Über die Postleitzahl 67677
Enkenbach-Alsenborn, Sitz und Namensgeberin der gleichnamigen Verbandsgemeinde im Landkreis Kaiserslautern, füllt den größten Teil dieser Postleitzahl, ein kleiner Streifen im Süden gehört zur Gemeinde Fischbach. Die heutige Gemeinde entstand 1969 durch den Zusammenschluss der bis dahin eigenständigen Dörfer Enkenbach und Alsenborn, die zuvor jahrhundertelang einen gemeinsamen Schultheißen und Bürgermeister hatten. Bis zu seinem Tod lebte hier der Fußballspieler Fritz Walter.

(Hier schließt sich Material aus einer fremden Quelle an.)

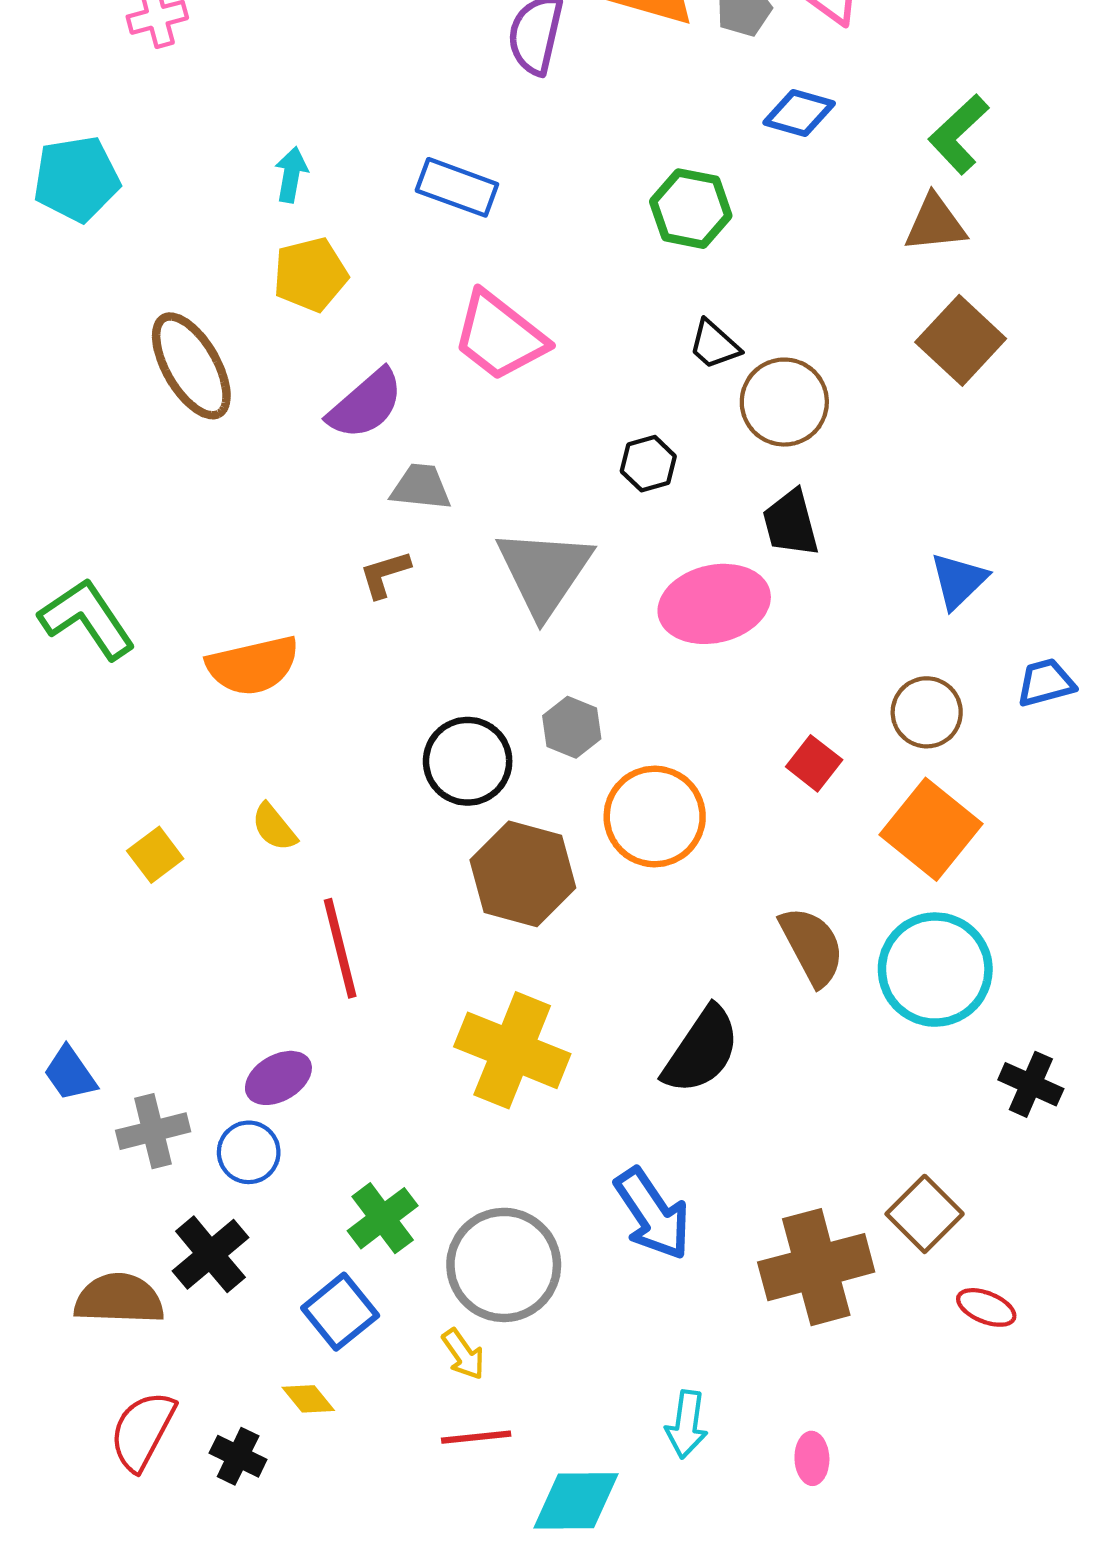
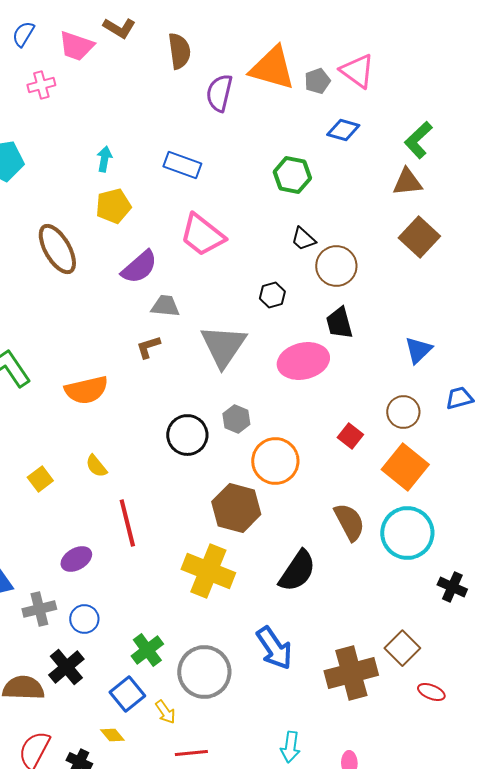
brown hexagon: (523, 874) -> (236, 508), moved
purple ellipse: (278, 1078) -> (76, 559), moved
yellow arrow: (463, 1354) -> (165, 712), moved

Die Ortsgeschichte Enkenbachs ist eng mit dem 1148 gegründeten Prämonstratenserinnenkloster verbunden, dessen Klosterkirche aus dem 13. Jahrhundert bis heute erhalten ist. Bereits vor dem Ersten Weltkrieg entstand im Wald bei Mehlingen ein Truppenübungsplatz, aus dessen ziviler Nachnutzung später die Mehlinger Heide hervorging. Bis heute wird der 22. Februar als Peterstag begangen: Viele Familien verzichten dann zur Erinnerung an das Ende einer Hornviehseuche im Jahr 1776 auf Fleisch.
Auf 31,3 km² zählt der Zensus 7.159 Einwohnerinnen und Einwohner, das ergibt eine Dichte von 229 je Quadratkilometer. Nachbarorte sind unter anderem Mehlingen, Sembach und Neuhemsbach.